On the road with the GRX-SL wheelset
From the first pedal stroke, it’s easy to feel the light weight of the Gulo wheels. At 1,296 grams for the set with tape and valves installed, the GRX-SL wheels are among the lightest wheels I’ve ridden, and they should be given their $2,625 asking price.
The GRX-SL wheels accelerate very quickly and are efficient under power, with a responsiveness that enhances the feel of any bike they’re mounted to. On several occasions, I noticed how easy it was to accelerate to match the pace of other riders in a group, particularly on climbs.
Despite their super light weight, the GRX-SL wheels have a reassuringly solid feel overall. The feel like wheels you could ride every day, not just on race day. Yet, despite their flex-free feel, the wheels don’t feel harsh at all over bumpy terrain. I suspect this has something to do with the G1 composite spokes, which seem to dissipate vibrations more effectively than stainless steel spokes.

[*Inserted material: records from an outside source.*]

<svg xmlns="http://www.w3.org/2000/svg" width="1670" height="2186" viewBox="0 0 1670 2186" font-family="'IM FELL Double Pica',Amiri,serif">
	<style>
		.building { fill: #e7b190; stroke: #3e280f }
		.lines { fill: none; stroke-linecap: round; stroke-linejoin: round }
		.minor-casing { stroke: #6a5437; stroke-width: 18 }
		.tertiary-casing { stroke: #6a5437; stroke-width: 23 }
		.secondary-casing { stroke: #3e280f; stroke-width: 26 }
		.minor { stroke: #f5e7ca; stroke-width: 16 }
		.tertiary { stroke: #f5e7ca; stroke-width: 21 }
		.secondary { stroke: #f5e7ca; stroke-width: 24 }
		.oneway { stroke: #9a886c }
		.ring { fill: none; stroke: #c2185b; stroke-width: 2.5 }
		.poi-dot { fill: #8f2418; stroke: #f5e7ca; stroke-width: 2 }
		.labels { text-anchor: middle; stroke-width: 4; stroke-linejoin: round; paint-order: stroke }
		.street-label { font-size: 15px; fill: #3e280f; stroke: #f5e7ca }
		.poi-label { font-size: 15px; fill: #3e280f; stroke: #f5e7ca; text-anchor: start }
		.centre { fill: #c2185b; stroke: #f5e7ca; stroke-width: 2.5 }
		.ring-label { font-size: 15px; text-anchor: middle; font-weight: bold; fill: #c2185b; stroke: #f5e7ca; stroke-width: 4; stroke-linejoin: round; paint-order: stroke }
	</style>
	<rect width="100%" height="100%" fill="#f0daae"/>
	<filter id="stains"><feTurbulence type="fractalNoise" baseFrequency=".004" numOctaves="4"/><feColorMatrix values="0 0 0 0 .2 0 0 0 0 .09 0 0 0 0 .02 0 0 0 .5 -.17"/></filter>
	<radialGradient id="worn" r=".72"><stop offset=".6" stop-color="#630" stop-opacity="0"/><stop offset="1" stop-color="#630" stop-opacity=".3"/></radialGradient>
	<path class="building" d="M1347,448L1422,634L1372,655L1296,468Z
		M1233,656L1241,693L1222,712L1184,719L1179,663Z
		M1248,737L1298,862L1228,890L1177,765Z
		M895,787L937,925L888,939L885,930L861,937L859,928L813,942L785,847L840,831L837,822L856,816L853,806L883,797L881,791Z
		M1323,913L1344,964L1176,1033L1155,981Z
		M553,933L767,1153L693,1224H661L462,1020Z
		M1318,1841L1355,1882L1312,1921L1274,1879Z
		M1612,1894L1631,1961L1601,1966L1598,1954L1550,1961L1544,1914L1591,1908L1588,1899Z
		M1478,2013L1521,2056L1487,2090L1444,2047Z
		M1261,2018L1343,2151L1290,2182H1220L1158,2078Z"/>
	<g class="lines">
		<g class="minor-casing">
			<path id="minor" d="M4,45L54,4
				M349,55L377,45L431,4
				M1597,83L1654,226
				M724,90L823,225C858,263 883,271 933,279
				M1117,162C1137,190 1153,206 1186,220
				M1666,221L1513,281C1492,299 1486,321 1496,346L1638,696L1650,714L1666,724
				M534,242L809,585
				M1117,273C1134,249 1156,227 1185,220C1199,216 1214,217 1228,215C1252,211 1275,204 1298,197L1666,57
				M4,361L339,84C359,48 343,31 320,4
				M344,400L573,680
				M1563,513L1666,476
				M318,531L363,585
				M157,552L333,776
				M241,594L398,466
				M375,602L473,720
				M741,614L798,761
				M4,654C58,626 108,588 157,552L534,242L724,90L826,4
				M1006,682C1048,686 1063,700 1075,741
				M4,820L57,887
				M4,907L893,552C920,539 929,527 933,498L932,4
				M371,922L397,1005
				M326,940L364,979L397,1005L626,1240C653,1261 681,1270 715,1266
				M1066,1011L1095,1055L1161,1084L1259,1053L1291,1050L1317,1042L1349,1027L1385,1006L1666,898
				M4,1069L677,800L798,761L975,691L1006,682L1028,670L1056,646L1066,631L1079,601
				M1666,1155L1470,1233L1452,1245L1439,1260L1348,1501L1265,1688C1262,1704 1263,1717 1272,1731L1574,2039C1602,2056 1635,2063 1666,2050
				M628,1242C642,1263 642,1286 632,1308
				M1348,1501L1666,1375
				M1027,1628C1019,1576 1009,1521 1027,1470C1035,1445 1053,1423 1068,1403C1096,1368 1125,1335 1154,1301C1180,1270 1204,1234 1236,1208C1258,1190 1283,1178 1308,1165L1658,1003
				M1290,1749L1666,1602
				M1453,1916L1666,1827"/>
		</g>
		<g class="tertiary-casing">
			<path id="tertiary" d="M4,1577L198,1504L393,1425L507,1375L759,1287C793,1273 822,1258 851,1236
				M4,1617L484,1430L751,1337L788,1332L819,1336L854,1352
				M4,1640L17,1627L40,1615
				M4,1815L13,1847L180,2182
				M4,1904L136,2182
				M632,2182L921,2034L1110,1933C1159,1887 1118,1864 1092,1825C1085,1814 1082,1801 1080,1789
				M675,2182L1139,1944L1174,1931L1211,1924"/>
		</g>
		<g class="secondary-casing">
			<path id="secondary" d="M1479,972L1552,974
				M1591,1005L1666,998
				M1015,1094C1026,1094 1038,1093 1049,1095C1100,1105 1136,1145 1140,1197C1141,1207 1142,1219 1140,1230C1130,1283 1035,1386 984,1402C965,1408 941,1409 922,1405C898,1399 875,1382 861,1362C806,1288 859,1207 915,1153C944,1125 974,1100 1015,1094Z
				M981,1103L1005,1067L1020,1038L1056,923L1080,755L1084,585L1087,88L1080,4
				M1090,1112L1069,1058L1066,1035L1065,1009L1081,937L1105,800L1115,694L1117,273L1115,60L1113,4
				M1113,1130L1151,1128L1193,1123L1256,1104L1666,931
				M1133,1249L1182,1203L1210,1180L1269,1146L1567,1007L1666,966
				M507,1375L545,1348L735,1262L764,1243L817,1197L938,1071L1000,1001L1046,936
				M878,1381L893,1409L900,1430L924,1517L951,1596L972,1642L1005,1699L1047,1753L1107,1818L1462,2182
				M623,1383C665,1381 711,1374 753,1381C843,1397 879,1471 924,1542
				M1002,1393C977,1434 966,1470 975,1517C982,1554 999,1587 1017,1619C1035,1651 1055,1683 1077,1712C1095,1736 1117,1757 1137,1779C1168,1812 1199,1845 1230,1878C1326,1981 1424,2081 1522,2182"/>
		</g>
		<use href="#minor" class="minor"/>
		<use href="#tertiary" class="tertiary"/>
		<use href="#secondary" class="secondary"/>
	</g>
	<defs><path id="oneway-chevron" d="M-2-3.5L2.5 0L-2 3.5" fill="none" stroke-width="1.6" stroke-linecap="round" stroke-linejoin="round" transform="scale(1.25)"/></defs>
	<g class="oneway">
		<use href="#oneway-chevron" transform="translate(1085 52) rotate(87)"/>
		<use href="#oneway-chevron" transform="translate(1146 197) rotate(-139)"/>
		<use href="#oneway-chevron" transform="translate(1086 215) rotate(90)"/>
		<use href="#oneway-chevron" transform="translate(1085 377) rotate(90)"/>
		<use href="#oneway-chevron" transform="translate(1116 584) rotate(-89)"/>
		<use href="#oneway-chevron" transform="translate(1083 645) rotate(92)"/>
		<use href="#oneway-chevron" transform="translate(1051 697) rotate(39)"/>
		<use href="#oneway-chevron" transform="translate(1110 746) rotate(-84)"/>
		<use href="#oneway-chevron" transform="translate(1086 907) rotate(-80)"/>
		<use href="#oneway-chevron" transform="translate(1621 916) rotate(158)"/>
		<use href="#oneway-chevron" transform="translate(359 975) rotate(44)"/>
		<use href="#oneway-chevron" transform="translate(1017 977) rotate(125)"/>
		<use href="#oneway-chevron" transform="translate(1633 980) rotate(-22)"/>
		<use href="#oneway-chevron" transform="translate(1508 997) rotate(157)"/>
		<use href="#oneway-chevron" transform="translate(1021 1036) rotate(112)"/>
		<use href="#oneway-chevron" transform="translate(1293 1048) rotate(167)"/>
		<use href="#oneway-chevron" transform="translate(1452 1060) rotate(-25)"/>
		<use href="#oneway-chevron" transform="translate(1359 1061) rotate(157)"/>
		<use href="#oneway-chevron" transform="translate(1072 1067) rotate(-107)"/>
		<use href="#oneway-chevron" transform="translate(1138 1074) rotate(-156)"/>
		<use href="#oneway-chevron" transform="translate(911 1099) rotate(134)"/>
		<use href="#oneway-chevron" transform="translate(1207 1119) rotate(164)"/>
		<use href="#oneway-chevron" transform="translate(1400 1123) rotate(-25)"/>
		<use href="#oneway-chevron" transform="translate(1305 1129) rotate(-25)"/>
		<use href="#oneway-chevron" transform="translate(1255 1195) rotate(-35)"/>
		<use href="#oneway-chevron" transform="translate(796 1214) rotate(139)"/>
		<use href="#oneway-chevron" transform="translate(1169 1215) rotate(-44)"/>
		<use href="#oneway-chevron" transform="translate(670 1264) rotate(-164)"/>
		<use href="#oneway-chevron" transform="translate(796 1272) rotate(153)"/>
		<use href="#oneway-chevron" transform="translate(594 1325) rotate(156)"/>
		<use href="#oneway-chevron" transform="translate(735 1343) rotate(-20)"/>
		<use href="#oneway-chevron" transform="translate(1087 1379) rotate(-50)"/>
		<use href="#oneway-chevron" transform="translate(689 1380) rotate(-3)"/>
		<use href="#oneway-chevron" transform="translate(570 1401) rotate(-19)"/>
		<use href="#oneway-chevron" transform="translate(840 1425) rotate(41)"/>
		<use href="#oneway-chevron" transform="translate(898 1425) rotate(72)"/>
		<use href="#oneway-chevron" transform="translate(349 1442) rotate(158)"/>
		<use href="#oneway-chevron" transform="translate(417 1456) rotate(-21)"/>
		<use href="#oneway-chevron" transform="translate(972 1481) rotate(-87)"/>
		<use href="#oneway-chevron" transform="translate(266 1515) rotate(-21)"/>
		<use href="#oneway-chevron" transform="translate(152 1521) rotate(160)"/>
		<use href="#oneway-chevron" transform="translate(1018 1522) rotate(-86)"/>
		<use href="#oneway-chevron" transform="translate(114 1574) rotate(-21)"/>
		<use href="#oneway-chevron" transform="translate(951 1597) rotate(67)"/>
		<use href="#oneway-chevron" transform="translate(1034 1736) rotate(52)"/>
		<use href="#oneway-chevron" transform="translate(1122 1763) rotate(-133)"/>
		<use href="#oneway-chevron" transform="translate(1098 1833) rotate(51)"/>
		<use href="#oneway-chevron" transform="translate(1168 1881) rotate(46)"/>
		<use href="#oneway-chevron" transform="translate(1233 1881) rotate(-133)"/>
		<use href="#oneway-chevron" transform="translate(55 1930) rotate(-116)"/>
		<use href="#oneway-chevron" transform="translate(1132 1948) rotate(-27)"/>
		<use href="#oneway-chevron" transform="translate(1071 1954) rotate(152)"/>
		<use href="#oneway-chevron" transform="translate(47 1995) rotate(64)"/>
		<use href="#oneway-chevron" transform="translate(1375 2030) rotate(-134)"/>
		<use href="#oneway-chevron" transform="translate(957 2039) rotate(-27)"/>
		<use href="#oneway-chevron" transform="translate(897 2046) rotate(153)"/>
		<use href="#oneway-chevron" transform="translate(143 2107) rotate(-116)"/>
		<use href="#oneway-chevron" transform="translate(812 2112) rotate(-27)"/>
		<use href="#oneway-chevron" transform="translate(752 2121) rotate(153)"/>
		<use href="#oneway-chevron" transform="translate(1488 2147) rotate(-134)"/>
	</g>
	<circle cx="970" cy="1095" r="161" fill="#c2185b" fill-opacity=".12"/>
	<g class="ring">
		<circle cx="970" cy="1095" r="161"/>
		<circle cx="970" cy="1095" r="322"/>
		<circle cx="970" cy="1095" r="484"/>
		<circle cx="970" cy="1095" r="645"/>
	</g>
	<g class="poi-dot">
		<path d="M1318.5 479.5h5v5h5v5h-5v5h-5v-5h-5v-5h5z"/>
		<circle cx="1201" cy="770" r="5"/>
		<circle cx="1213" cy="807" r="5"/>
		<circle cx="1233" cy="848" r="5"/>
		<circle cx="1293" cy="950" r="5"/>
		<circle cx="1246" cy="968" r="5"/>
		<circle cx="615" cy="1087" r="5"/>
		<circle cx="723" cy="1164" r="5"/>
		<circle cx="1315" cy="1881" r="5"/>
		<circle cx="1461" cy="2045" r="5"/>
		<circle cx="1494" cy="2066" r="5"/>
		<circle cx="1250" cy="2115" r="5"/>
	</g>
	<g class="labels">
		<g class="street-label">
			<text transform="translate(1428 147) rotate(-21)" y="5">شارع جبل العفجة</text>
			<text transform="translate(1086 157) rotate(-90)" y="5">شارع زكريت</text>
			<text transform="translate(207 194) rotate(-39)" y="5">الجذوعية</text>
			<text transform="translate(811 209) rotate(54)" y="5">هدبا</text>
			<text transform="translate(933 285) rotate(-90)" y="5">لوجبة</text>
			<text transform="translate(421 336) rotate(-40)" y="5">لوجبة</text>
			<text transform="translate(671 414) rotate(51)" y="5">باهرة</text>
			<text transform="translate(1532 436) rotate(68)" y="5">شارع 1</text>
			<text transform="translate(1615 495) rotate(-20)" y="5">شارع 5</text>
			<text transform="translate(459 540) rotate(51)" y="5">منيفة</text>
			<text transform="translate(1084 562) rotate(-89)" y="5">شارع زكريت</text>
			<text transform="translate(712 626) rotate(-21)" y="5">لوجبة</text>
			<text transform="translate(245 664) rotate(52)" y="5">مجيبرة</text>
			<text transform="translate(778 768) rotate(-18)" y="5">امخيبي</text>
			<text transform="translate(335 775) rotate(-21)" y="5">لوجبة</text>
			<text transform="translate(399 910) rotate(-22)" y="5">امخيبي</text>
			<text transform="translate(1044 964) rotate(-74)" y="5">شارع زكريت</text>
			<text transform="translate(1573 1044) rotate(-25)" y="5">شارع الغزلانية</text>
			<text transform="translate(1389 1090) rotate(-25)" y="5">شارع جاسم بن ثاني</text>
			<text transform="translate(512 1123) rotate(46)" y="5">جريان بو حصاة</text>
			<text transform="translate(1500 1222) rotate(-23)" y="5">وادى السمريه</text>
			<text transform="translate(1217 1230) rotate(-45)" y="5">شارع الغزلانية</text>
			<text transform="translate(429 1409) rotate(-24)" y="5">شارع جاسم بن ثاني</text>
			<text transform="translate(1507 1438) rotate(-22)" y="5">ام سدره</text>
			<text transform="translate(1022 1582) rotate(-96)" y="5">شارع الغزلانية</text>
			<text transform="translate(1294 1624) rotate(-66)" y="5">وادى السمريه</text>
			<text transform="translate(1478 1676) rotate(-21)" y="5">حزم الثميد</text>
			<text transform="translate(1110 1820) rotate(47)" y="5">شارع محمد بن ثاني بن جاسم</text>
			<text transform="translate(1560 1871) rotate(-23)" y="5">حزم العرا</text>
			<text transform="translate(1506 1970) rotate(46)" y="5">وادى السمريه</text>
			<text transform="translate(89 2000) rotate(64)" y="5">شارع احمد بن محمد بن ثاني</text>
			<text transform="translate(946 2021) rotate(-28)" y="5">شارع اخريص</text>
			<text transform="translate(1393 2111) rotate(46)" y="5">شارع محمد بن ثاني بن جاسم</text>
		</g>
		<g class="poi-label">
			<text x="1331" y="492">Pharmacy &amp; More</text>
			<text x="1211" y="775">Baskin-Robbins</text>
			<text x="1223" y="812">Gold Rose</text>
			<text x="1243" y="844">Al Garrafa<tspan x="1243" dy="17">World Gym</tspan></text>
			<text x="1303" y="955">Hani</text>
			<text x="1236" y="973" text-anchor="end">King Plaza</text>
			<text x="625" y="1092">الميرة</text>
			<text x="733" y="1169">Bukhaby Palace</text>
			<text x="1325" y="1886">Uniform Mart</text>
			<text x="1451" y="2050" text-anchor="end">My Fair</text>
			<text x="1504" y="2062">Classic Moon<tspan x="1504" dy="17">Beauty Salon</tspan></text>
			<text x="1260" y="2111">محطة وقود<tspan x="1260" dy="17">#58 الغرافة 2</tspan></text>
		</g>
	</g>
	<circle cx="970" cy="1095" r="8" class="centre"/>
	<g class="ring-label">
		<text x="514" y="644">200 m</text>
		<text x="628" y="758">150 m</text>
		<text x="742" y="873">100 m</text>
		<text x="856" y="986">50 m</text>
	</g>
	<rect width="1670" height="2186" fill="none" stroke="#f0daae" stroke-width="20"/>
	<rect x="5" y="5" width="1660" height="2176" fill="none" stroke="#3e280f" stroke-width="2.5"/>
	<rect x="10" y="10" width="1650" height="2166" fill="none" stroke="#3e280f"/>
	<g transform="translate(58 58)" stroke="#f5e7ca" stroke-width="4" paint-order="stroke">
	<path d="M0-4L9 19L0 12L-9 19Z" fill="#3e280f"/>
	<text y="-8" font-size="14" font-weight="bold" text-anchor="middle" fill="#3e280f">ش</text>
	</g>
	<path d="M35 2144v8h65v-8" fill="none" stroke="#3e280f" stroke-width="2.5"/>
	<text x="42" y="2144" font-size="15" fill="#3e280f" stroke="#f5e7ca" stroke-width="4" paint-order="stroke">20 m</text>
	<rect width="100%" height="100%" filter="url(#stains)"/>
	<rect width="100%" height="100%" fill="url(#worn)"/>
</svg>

In an attempt to quantify this sensation, I rode the GRX-SL wheels back-to-back with two other wheelsets – one equipped with carbon rims and one with alloy hoops (both using butted steel spokes). While overall handling was relatively similar among the three wheelsets, the GRX-SL wheels had a noticeably smoother overall ride quality. They also felt easier to accelerate, both from a stop and when upping the pace on the road. This is likely due to the fact they weigh 200g less than the next lightest wheelset in my stable.
The 28mm tall carbon rims offer a good balance of strength, ride quality and aerodynamics. While they may not be the absolute most aerodynamic wheels out there, I never felt like I was at a disadvantage to riders on taller profile wheels. In fact, when riding the GRX-SL wheels, I’ve often found myself coasting up to other riders on fast downhills, even heavier riders who theoretically should have had a gravitational edge on me going down.
A true story
After about 300 miles on the GRX-SL wheels, I noticed the rear wheel was slightly out of true, so I checked in with Richie Trent at Gulo Composites to get his thoughts. It turns out our wheels are very early production samples, and the company has since updated the thread locking compound they use on the spoke nipples. I could easily hear the spoke that lost tension when I plucked the spokes, as it gave a lower tone than the other non-drive spokes.
Truing the GRX-SL wheel wasn’t hard, however it did require the tire and rim strip to be removed from the wheel. Also, since the composite spokes can’t have any wind up/twist in them, two wrenches are necessary for truing – one to hold the nipple and spoke (to keep it from twisting), and another to turn the nut inside the rim bed to increase or decrease spoke tension as needed.
While most people won’t need to true their wheels often, the extra time and effort required to true the Gulo wheels is the most notable downside of the G1 composite spokes I’ve found to-date. That said, since truing the rear wheel, I haven’t had any further problems. In my ‘At the Finish’ review, I’ll let you know if any other issues arise.
The bottom line… for now
With low weight and a fantastic ride quality, the GRX-SL wheelset from Gulo Composites is a strong new contender in the high-end gravel wheel market. No, a $2,625 wheelset isn’t for everyone, but for cyclists with enough perspective to know the difference great wheels can make, they’re definitely worth a look.
Learn more about the GRX-SL wheels at GuloComposites.com.
NOTE- Gulo Composites sent over the GRX-SL wheels for test and review to Riding Gravel at no charge. We are not being paid nor bribed for this review and we will give our honest thoughts and opinions throughout.